**WORK INSTRUCTIONS:** Your answer should hold every line of the records below that contains the string "False".

**RECORDS SHOWN:**

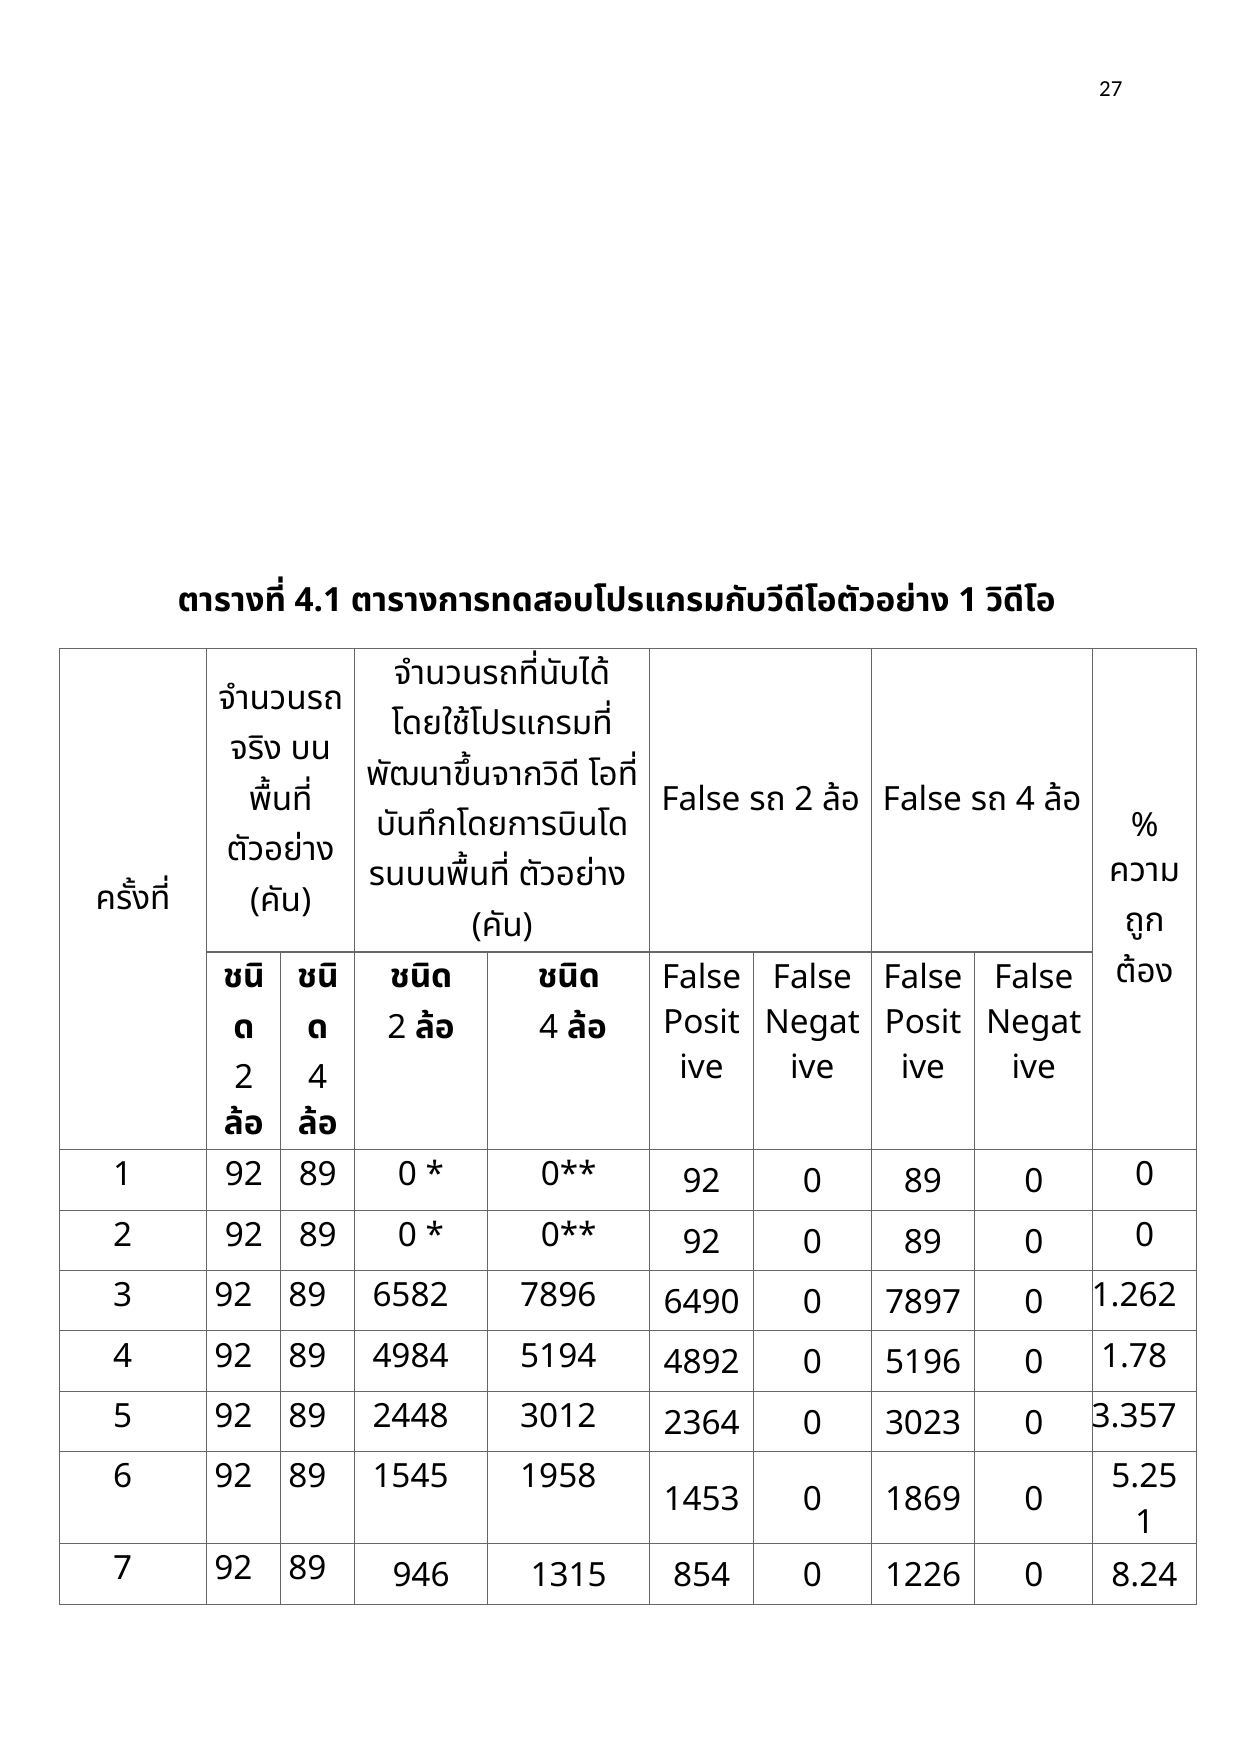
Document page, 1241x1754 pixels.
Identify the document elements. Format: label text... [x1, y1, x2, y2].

table_cell 1.78 [1093, 1331, 1196, 1391]
table_cell ชนิด 4 ล้อ [281, 953, 354, 1149]
table_cell 89 [281, 1331, 354, 1391]
table_cell 1545 [355, 1452, 487, 1543]
table_cell 5 [60, 1392, 206, 1451]
table_cell 0 [975, 1211, 1092, 1270]
table_cell 0 [975, 1452, 1092, 1543]
table_header % ความถูก ต้อง [1093, 649, 1196, 1149]
table_cell 8.247 [1093, 1544, 1196, 1603]
table_cell 89 [281, 1544, 354, 1603]
table_cell 0 [975, 1271, 1092, 1330]
table_cell False Negative [754, 953, 871, 1149]
table_cell 0 * [355, 1150, 487, 1209]
table_cell 5.251 [1093, 1452, 1196, 1543]
table_cell 0** [488, 1211, 649, 1270]
table_cell 0 [754, 1150, 871, 1209]
table_cell 92 [207, 1544, 280, 1603]
table_cell 1869 [872, 1452, 974, 1543]
table_cell 5194 [488, 1331, 649, 1391]
table_cell 3.357 [1093, 1392, 1196, 1451]
table_cell 0 [754, 1544, 871, 1603]
table_cell 0** [488, 1150, 649, 1209]
table_cell 89 [281, 1150, 354, 1209]
table_cell 0 * [355, 1211, 487, 1270]
table_cell 1226 [872, 1544, 974, 1603]
table_cell 1.262 [1093, 1271, 1196, 1330]
table_cell 6582 [355, 1271, 487, 1330]
table_cell 92 [207, 1150, 280, 1209]
table_cell ชนิด 2 ล้อ [207, 953, 280, 1149]
table_cell 89 [281, 1211, 354, 1270]
table_cell 6490 [650, 1271, 753, 1330]
table_cell 3 [60, 1271, 206, 1330]
table_cell 92 [207, 1331, 280, 1391]
table_header ครั้งที่ [60, 649, 206, 1149]
table_cell False Positive [872, 953, 974, 1149]
table_cell 2364 [650, 1392, 753, 1451]
table_cell 2 [60, 1211, 206, 1270]
table_cell 2448 [355, 1392, 487, 1451]
table_cell 0 [754, 1271, 871, 1330]
table_cell 946 [355, 1544, 487, 1603]
table_cell 1 [60, 1150, 206, 1209]
table_cell 89 [281, 1271, 354, 1330]
table_cell 0 [754, 1331, 871, 1391]
table_cell 0 [975, 1150, 1092, 1209]
table_cell 92 [650, 1211, 753, 1270]
table_header จำนวนรถจริง บนพื้นที่ตัวอย่าง (คัน) [207, 649, 354, 951]
table_cell 7896 [488, 1271, 649, 1330]
table_cell False Negative [975, 953, 1092, 1149]
table_cell 92 [207, 1271, 280, 1330]
table_cell 4 [60, 1331, 206, 1391]
table_cell 89 [281, 1452, 354, 1543]
table_cell ชนิด 2 ล้อ [355, 953, 487, 1149]
table_cell 89 [281, 1392, 354, 1451]
table_cell 3023 [872, 1392, 974, 1451]
table_cell 92 [650, 1150, 753, 1209]
table_cell 89 [872, 1211, 974, 1270]
table_cell 0 [1093, 1150, 1196, 1209]
table_cell 7897 [872, 1271, 974, 1330]
table_cell 0 [754, 1452, 871, 1543]
table_cell 854 [650, 1544, 753, 1603]
table_cell 0 [975, 1331, 1092, 1391]
table_cell 4892 [650, 1331, 753, 1391]
table_cell False Positive [650, 953, 753, 1149]
table_cell 3012 [488, 1392, 649, 1451]
table_cell 92 [207, 1452, 280, 1543]
table_cell 0 [754, 1211, 871, 1270]
table_header False รถ 2 ล้อ [650, 649, 871, 951]
table_cell 4984 [355, 1331, 487, 1391]
table_cell 5196 [872, 1331, 974, 1391]
table_cell 6 [60, 1452, 206, 1543]
table_header False รถ 4 ล้อ [872, 649, 1092, 951]
table_header จำนวนรถที่นับได้ โดยใช้โปรแกรมที่ พัฒนาขึ้นจากวิดี โอที่บันทึกโดยการบินโดรนบนพื้นที่ ตัวอย่าง (คัน) [355, 649, 649, 951]
table_cell ชนิด 4 ล้อ [488, 953, 649, 1149]
table_cell 0 [1093, 1211, 1196, 1270]
table_cell 92 [207, 1392, 280, 1451]
table_cell 0 [975, 1544, 1092, 1603]
table_cell 1453 [650, 1452, 753, 1543]
table_cell 1958 [488, 1452, 649, 1543]
table_cell 0 [754, 1392, 871, 1451]
table_cell 1315 [488, 1544, 649, 1603]
table_cell 0 [975, 1392, 1092, 1451]
table_cell 7 [60, 1544, 206, 1603]
text ตารางที่ 4.1 ตารางการทดสอบโปรแกรมกับวีดีโอตัวอย่าง 1 วิดีโอ [177, 576, 1122, 627]
table_cell 92 [207, 1211, 280, 1270]
table_cell 89 [872, 1150, 974, 1209]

**EXERCISE RESPONSE:**
table_cell False Negative [754, 953, 871, 1149]
table_cell False Positive [872, 953, 974, 1149]
table_cell False Negative [975, 953, 1092, 1149]
table_cell False Positive [650, 953, 753, 1149]
table_header False รถ 2 ล้อ [650, 649, 871, 951]
table_header False รถ 4 ล้อ [872, 649, 1092, 951]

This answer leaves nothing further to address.